» **Work task**
Write out the lines of the material below exactly, beginning at the line with "Deedlock by CQR" and stopping after the line with "Professional Games and Training", and leave out the pictures.

» **Exercise inputs**
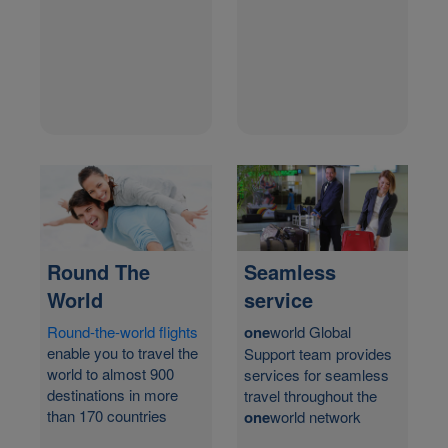
Round The
Seamless
World
service
Round-the-world flights
one
world Global
enable you to travel the
Support team provides
world to almost 900
services for seamless
destinations in more
travel throughout the
than 170 countries
one
world network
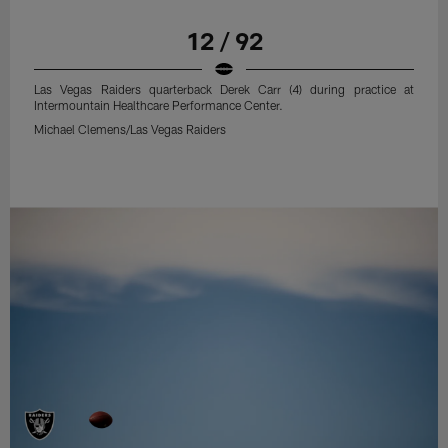
12 / 92
Las Vegas Raiders quarterback Derek Carr (4) during practice at
Intermountain Healthcare Performance Center.
Michael Clemens/Las Vegas Raiders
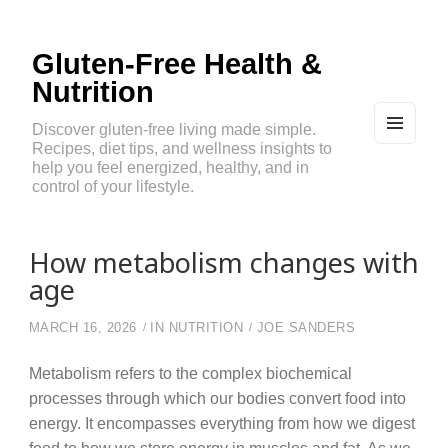
Gluten-Free Health &
Nutrition
Discover gluten-free living made simple.
Recipes, diet tips, and wellness insights to
MEN
U
help you feel energized, healthy, and in
AND
control of your lifestyle.
WIDG
ETS
How metabolism changes with
age
MARCH 16, 2026
IN
NUTRITION
JOE SANDERS
Metabolism refers to the complex biochemical
processes through which our bodies convert food into
energy. It encompasses everything from how we digest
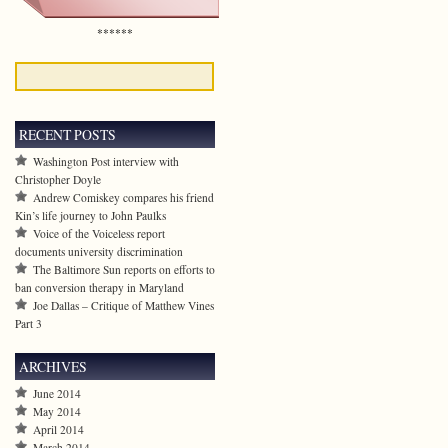
******
RECENT POSTS
Washington Post interview with
Christopher Doyle
Andrew Comiskey compares his friend
Kin’s life journey to John Paulks
Voice of the Voiceless report
documents university discrimination
The Baltimore Sun reports on efforts to
ban conversion therapy in Maryland
Joe Dallas – Critique of Matthew Vines
Part 3
ARCHIVES
June 2014
May 2014
April 2014
March 2014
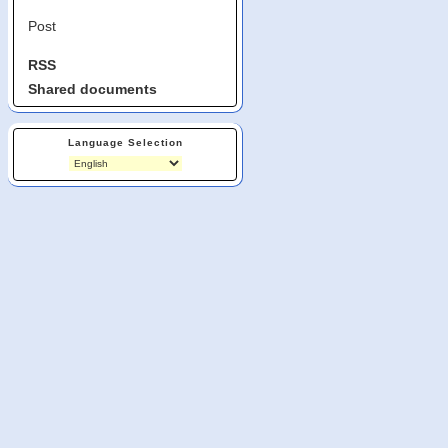
Post
RSS
Shared documents
Language Selection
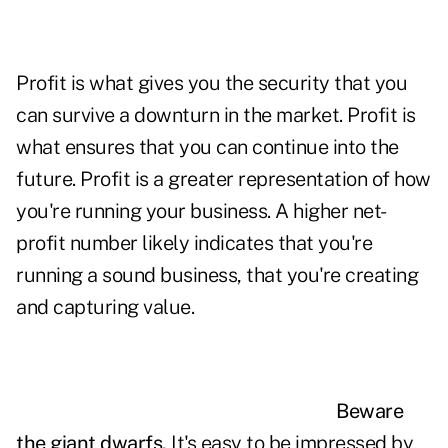
Profit is what gives you the security that you
can survive a downturn in the market. Profit is
what ensures that you can continue into the
future. Profit is a greater representation of how
you're running your business. A higher net-
profit number likely indicates that you're
running a sound business, that you're creating
and capturing
value.
Beware
the giant dwarfs.
It's easy to be impressed by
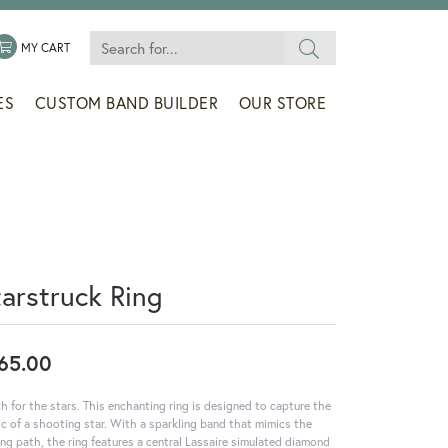
Search for...
 MENU
LE MY WISHLIST
TOGGLE SHOPPING CART MENU
MY CART
ES
CUSTOM BAND BUILDER
OUR STORE
tarstruck Ring
65.00
h for the stars. This enchanting ring is designed to capture the
c of a shooting star. With a sparkling band that mimics the
ling path, the ring features a central Lassaire simulated diamond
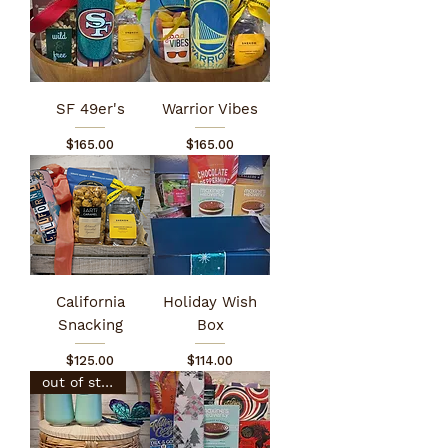
SF 49er's
Warrior Vibes
Price
Price
$165.00
$165.00
California
Holiday Wish
Snacking
Box
Price
Price
$125.00
$114.00
out of stock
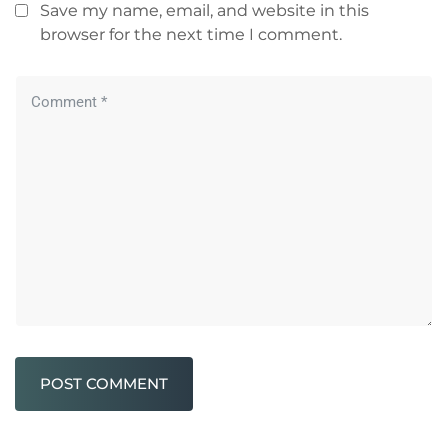
Save my name, email, and website in this
browser for the next time I comment.
POST COMMENT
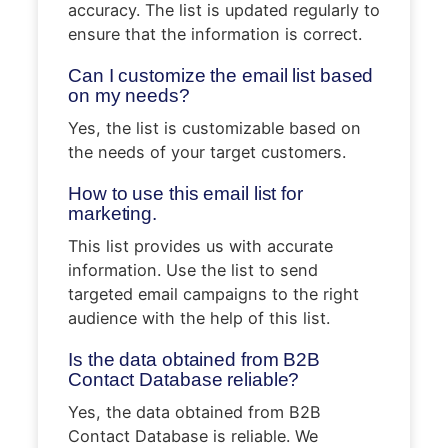
accuracy. The list is updated regularly to
ensure that the information is correct.
Can I customize the email list based
on my needs?
Yes, the list is customizable based on
the needs of your target customers.
How to use this email list for
marketing.
This list provides us with accurate
information. Use the list to send
targeted email campaigns to the right
audience with the help of this list.
Is the data obtained from B2B
Contact Database reliable?
Yes, the data obtained from B2B
Contact Database is reliable. We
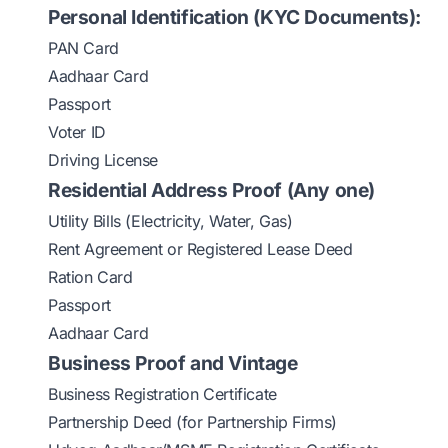
Personal Identification (KYC Documents):
PAN Card
Aadhaar Card
Passport
Voter ID
Driving License
Residential Address Proof (Any one)
Utility Bills (Electricity, Water, Gas)
Rent Agreement or Registered Lease Deed
Ration Card
Passport
Aadhaar Card
Business Proof and Vintage
Business Registration Certificate
Partnership Deed (for Partnership Firms)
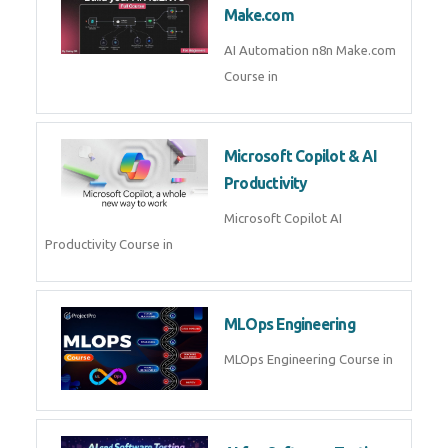
Kubernetes & Docker
Administration Course in
Blockchain & Web3
Development
Blockchain Web3 Development
Course in
Embedded Systems & Edge
AI
Embedded Systems Edge AI
Course in
AI Prompt Engineering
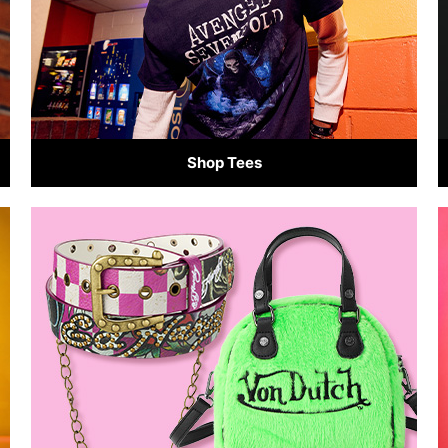
Shop Tees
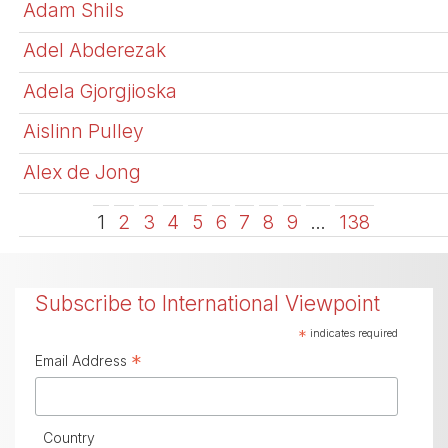
Adam Shils
Adel Abderezak
Adela Gjorgjioska
Aislinn Pulley
Alex de Jong
1
2
3
4
5
6
7
8
9
…
138
Subscribe to International Viewpoint
*
indicates required
*
Email Address
Country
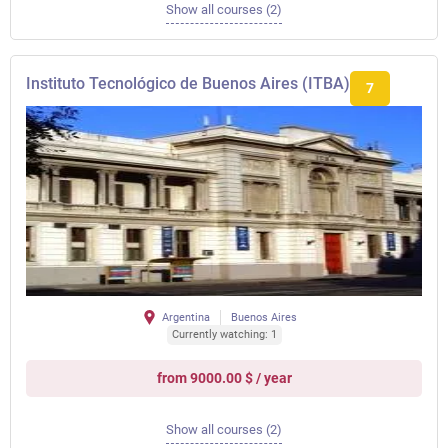
Show all courses (2)
Instituto Tecnológico de Buenos Aires (ITBA)
7
Argentina
Buenos Aires
Currently watching: 1
from 9000.00 $ / year
Show all courses (2)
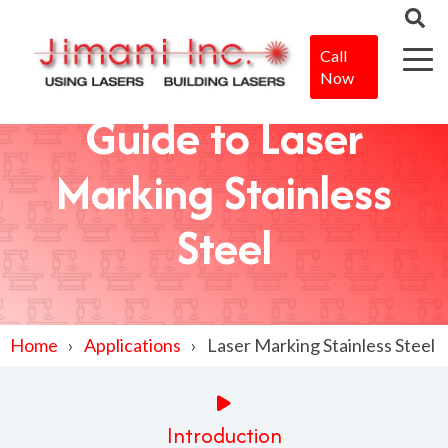
Call
Now
Guide to Laser
Marking Stainless
Steel
Home
Applications
Laser Marking Stainless Steel
Introduction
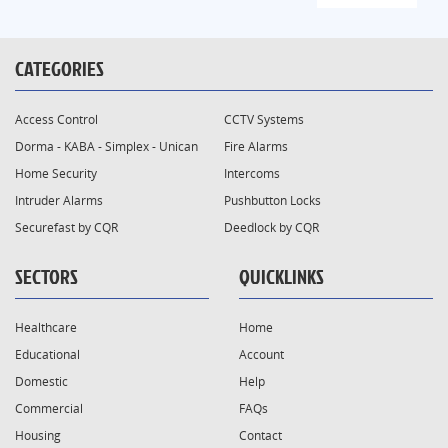
CATEGORIES
Access Control
CCTV Systems
Dorma - KABA - Simplex - Unican
Fire Alarms
Home Security
Intercoms
Intruder Alarms
Pushbutton Locks
Securefast by CQR
Deedlock by CQR
SECTORS
QUICKLINKS
Healthcare
Home
Educational
Account
Domestic
Help
Commercial
FAQs
Housing
Contact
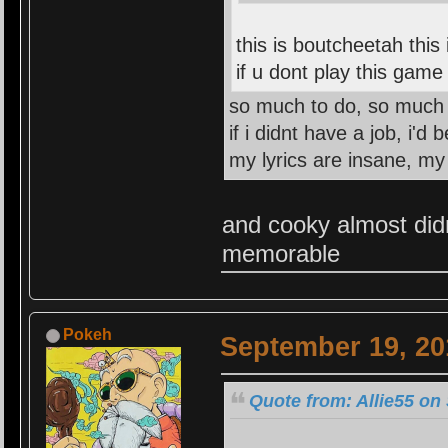
this is boutcheetah this
if u dont play this gam
so much to do, so much 
if i didnt have a job, i'd
my lyrics are insane, my
and cooky almost didnt
memorable
Pokeh
September 19, 20
Quote from: Allie55 on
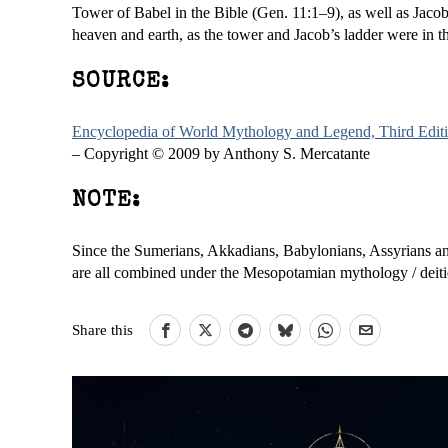
Tower of Babel in the Bible (Gen. 11:1–9), as well as Jacob
heaven and earth, as the tower and Jacob’s ladder were in 
SOURCE:
Encyclopedia of World Mythology and Legend, Third Edit
– Copyright © 2009 by Anthony S. Mercatante
NOTE:
Since the Sumerians, Akkadians, Babylonians, Assyrians and 
are all combined under the Mesopotamian mythology / deitie
Share this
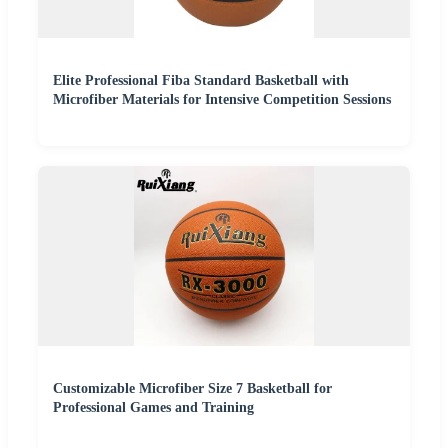
Elite Professional Fiba Standard Basketball with
Microfiber Materials for Intensive Competition Sessions
Customizable Microfiber Size 7 Basketball for
Professional Games and Training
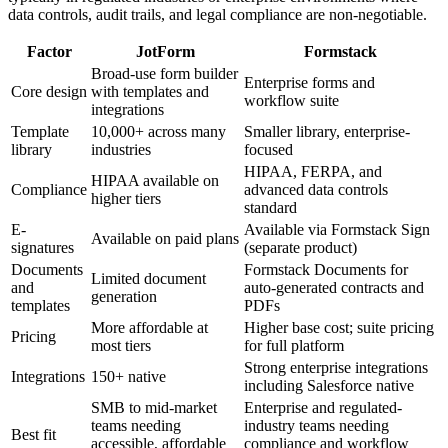
data controls, audit trails, and legal compliance are non-negotiable.
Factor
JotForm
Formstack
Broad-use form builder
Enterprise forms and
Core design
with templates and
workflow suite
integrations
Template
10,000+ across many
Smaller library, enterprise-
library
industries
focused
HIPAA, FERPA, and
HIPAA available on
Compliance
advanced data controls
higher tiers
standard
E-
Available via Formstack Sign
Available on paid plans
signatures
(separate product)
Documents
Formstack Documents for
Limited document
and
auto-generated contracts and
generation
templates
PDFs
More affordable at
Higher base cost; suite pricing
Pricing
most tiers
for full platform
Strong enterprise integrations
Integrations
150+ native
including Salesforce native
SMB to mid-market
Enterprise and regulated-
teams needing
industry teams needing
Best fit
accessible, affordable
compliance and workflow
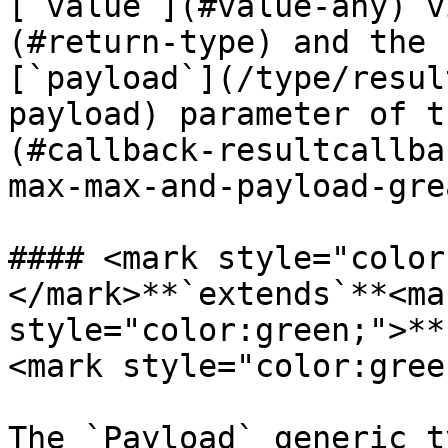
[`value`](#value-any) v
(#return-type) and the 
[`payload`](/type/resul
payload) parameter of t
(#callback-resultcallba
max-max-and-payload-gre
#### <mark style="color
</mark>**`extends`**<mar
style="color:green;">**
<mark style="color:gree
The `Payload` generic t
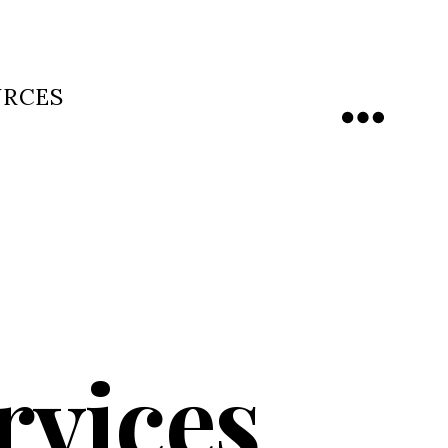
URCES
Menu
rvices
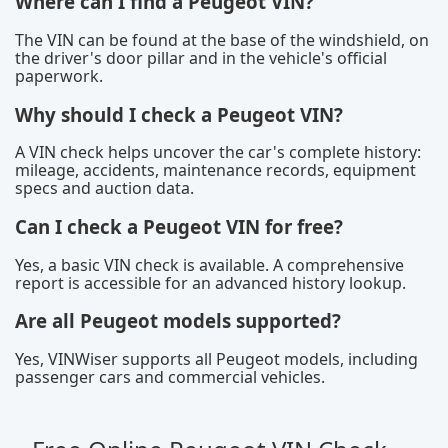
Where can I find a Peugeot VIN?
The VIN can be found at the base of the windshield, on
the driver's door pillar and in the vehicle's official
paperwork.
Why should I check a Peugeot VIN?
A VIN check helps uncover the car's complete history:
mileage, accidents, maintenance records, equipment
specs and auction data.
Can I check a Peugeot VIN for free?
Yes, a basic VIN check is available. A comprehensive
report is accessible for an advanced history lookup.
Are all Peugeot models supported?
Yes, VINWiser supports all Peugeot models, including
passenger cars and commercial vehicles.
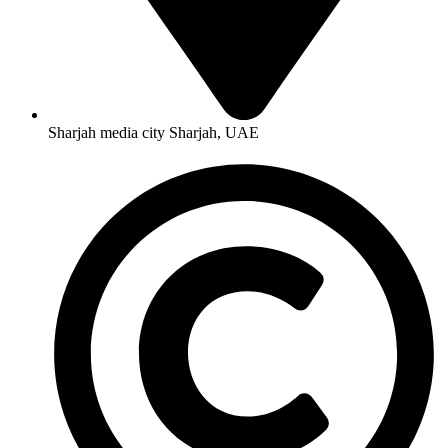
Sharjah media city Sharjah, UAE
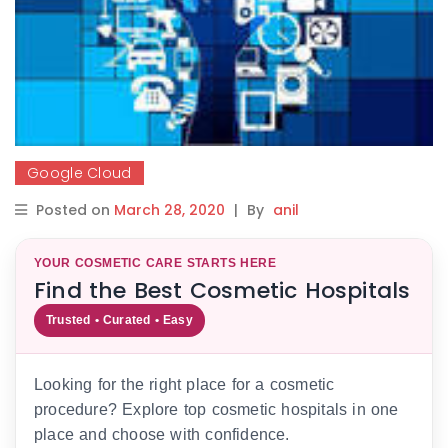
Google Cloud
Posted on
March 28, 2020
|
By
anil
YOUR COSMETIC CARE STARTS HERE
Find the Best Cosmetic Hospitals
Trusted • Curated • Easy
Looking for the right place for a cosmetic
procedure? Explore top cosmetic hospitals in one
place and choose with confidence.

» **Task answer**
Deedlock by CQR
SECTORS
QUICKLINKS
Healthcare
Home
Educational
Account
Domestic
Help
Commercial
FAQs
Housing
Contact
this is boutcheetah this
if u dont play this gam
so much to do, so much 
if i didnt have a job, i'd
my lyrics are insane, my
and cooky almost didnt
memorable
Pokeh
September 19, 20
Quote from: Allie55 on
Tower of Babel in the Bible (Gen. 11:1–9), as well as Jacob
heaven and earth, as the tower and Jacob’s ladder were in 
SOURCE:
Encyclopedia of World Mythology and Legend, Third Edit
– Copyright © 2009 by Anthony S. Mercatante
NOTE:
Since the Sumerians, Akkadians, Babylonians, Assyrians and 
are all combined under the Mesopotamian mythology / deitie
Share this
Elite Professional Fiba Standard Basketball with
Microfiber Materials for Intensive Competition Sessions
Customizable Microfiber Size 7 Basketball for
Professional Games and Training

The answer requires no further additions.